Because of injuries, the Yankees’ pitching staff has been widely regarded as the area in most need of improvement. And yet, even with three starters currently on the DL and no timetable for their return, the rotation has more than held its own. However, the same can’t be said about the offense. After last night’s 3-2 loss, Joe Girardi was unwilling to tip his cap to the opposing pitcher once again. “We’ve ran against three pretty good starting pitchers,” the frustrated Yankees manager stated, “but I know we’re capable of hitting better than this.” Girardi’s optimism is commendable, but is it warranted?
After 46 games, the Bronx Bombers haven’t come close to living up to the name. On an aggregate basis, the Yankees have scored fewer runs than the AL per game average, a level of mediocrity achieved with remarkable consistency. Continuing a trend from early in the year, the Yankees have failed to score more than four runs in 63% of their games to date. If pro-rated over the full schedule, that percentage would rate among the franchise’s worst offensive seasons. At the end of April, it was too early to jump to conclusions about the offense, but now that May is drawing to a close, the time is coming for the Yankees to at least acknowledge their lineup’s noticeable limitations.

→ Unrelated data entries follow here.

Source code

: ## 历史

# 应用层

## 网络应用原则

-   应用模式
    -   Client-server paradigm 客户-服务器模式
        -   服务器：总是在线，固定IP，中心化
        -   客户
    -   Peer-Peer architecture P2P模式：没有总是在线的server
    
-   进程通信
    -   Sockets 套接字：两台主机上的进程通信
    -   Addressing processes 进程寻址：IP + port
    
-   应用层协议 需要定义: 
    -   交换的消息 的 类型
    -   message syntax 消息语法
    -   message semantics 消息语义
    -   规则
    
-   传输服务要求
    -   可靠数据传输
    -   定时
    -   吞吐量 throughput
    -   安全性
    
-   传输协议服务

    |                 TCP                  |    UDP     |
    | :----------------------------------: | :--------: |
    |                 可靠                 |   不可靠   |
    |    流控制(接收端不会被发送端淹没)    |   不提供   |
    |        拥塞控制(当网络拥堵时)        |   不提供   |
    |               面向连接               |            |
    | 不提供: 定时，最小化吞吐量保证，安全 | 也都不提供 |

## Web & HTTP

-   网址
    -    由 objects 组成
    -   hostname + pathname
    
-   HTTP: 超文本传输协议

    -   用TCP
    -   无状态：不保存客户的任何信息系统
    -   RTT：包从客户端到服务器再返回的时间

Yankees’ Percentage of Games Scoring 4 or Fewer Runs, 1901 – Present
Another potentially foreboding early trend regarding the Yankees’ offense has been its relative struggles on the road. The lineup’s 0.768 OPS at home is currently .084 points higher than away from the Bronx, representing the sixth greatest differential and fourth highest tOPS+ (team relative OPS) for the franchise since 1914. The lineup has also homered more than twice as often at Yankee Stadium despite playing four more games on the road. Have the Yankees built an offense so tailored to their home ballpark that it isn’t capable of scoring enough on the road? The peripherals suggest that might be the case, but ironically, the Yankees have actually scored fewer runs per game at home, which means the team is either overdue for a breakout at the Stadium or fortunate to have scored “so often” on the road.
Yankees’ Home/Road OPS Differential, 1914 – Present
Note: A positive differential means the team’s OPS is higher at home than on the road.
Yankees’ Home/Road HR Differential, 1914 – Present
A quarter of the season is a reasonable sample, but that doesn’t mean the Yankees can’t live up to Girardi’s expectations. Of course, “better than this” is a relative term, and so far, the team’s lineup hasn’t been very good. In order for the Yankees to rank among the American League’s top-5 in runs per game, they would need to score nearly three-quarters of a run extra on average, which would represent the franchise’s 13 largest runs per game increase following its first 45 games in one season. History says it can be done, but are there any catalysts to support such a rosy outlook?
Before and After: Yankees’ R/G Before and After First 45 Games, Top-15 and Bottom-15 Differentials
Note: 2014 is based on the amount of runs per game the Yankees would need to score to compile a cumulative total that would currently rank among the top-5 in the American League.
Note: Positive (blue) differential means team scored more runs over remainder of season than in first 45 games. Negative (red) differential means team scored fewer runs over remainder of season than in first 45 games.
The easiest way for the Yankees to bolster their offense would be through reinforcements. However, these aren’t Hal Steinbrenner’s father’s Bronx Bombers. In the past, the team would have spared no expense to not only build a fail proof offense, but quickly supplement it at the first sign of weakness. These days, however, the Yankees aren’t as eager to use their enormous financial advantage. Otherwise, the recently re-signed Stephen Drew and current free agent Kendrys Morales would probably already be wearing pinstripes. So, absent an about face by the team’s front office, any improvement in the Yankees’ offense will have to come from within.
The Yankees do not have any impact bats in the minors, which means the players currently on the major league roster need to collectively boost their production. Is that likely…or even realistic? Brian McCann seems like an obvious candidate for a significant improvement, both because of his track record and freakishly low BABIP, which is sixth worst in the majors. Otherwise, the only player with reasonable and significant upside potential is Alfonso Soriano, but at age-38, even he is no sure thing to revert to his recent career norm.
Not only do the Yankees’ lack likely upside, but there are several areas where regression is a threat. Will Mark Teixeira continue to produce at career high levels? Can Yangervis Solarte continue to defy precedent and maintain an OPS+ above 140? Is Brett Gardner’s offensive breakout for real? If any of these questions are answered in the negative, the Yankees will have even more offensive slack to pick up.
If the Yankees deep pitching staff was healthy, the team might be able to contend with its shallow offense. However, at some point, the injuries could start to take a toll, and the offense will have to fill the void. Will the lineup be able to rise to the occasion? Girardi seems to thinks so, but unless Brian Cashman is more skeptical and Hal Steinbrenner is more committed, continued frustration is a more likely outcome.